Hardware project source files
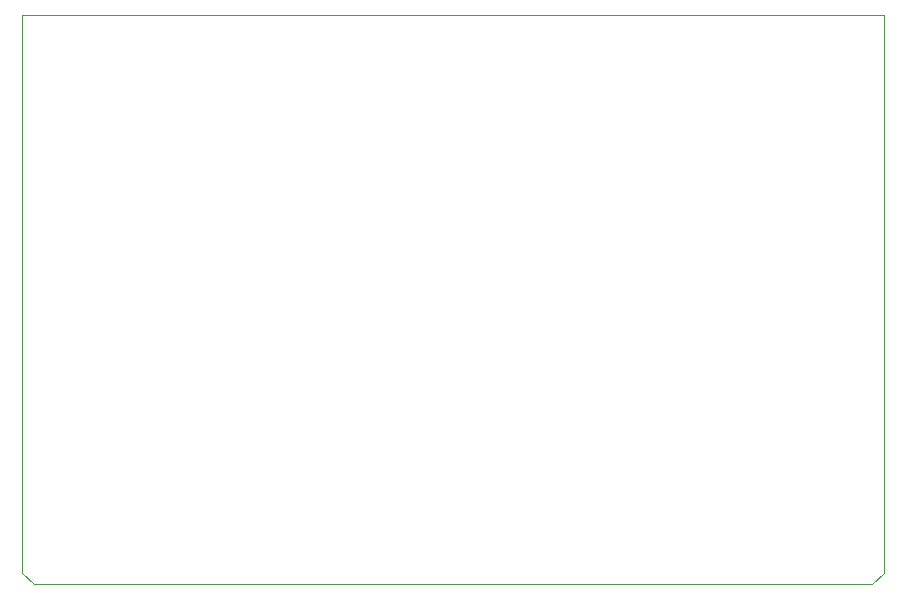
<source format=gm1>
G04 #@! TF.GenerationSoftware,KiCad,Pcbnew,8.0.6*
G04 #@! TF.CreationDate,2024-11-03T10:51:15+01:00*
G04 #@! TF.ProjectId,pico_piano,7069636f-5f70-4696-916e-6f2e6b696361,rev?*
G04 #@! TF.SameCoordinates,Original*
G04 #@! TF.FileFunction,Profile,NP*
%FSLAX46Y46*%
G04 Gerber Fmt 4.6, Leading zero omitted, Abs format (unit mm)*
G04 Created by KiCad (PCBNEW 8.0.6) date 2024-11-03 10:51:15*
%MOMM*%
%LPD*%
G01*
G04 APERTURE LIST*
G04 #@! TA.AperFunction,Profile*
%ADD10C,0.050000*%
G04 #@! TD*
G04 APERTURE END LIST*
D10*
X175500000Y-31250000D02*
X175500000Y-32000000D01*
X102500000Y-31250000D02*
X175500000Y-31250000D01*
X102500000Y-32000000D02*
X102500000Y-31250000D01*
X102500000Y-57500000D02*
X102500000Y-78500000D01*
X102500000Y-78500000D02*
X103500000Y-79500000D01*
X174500000Y-79500000D02*
X103500000Y-79500000D01*
X175500000Y-78500000D02*
X175500000Y-32000000D01*
X174500000Y-79500000D02*
X175500000Y-78500000D01*
X102500000Y-57500000D02*
X102500000Y-32000000D01*
M02*

</source>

## [TASK TO COMPLETE]
Reproduce without change every line of the entries above, from the one containing "G04 Gerber Fmt" through the last.

## [ANSWER SECTION]
G04 Gerber Fmt 4.6, Leading zero omitted, Abs format (unit mm)*
G04 Created by KiCad (PCBNEW 8.0.6) date 2024-11-03 10:51:15*
%MOMM*%
%LPD*%
G01*
G04 APERTURE LIST*
G04 #@! TA.AperFunction,Profile*
%ADD10C,0.050000*%
G04 #@! TD*
G04 APERTURE END LIST*
D10*
X175500000Y-31250000D02*
X175500000Y-32000000D01*
X102500000Y-31250000D02*
X175500000Y-31250000D01*
X102500000Y-32000000D02*
X102500000Y-31250000D01*
X102500000Y-57500000D02*
X102500000Y-78500000D01*
X102500000Y-78500000D02*
X103500000Y-79500000D01*
X174500000Y-79500000D02*
X103500000Y-79500000D01*
X175500000Y-78500000D02*
X175500000Y-32000000D01*
X174500000Y-79500000D02*
X175500000Y-78500000D01*
X102500000Y-57500000D02*
X102500000Y-32000000D01*
M02*

</source>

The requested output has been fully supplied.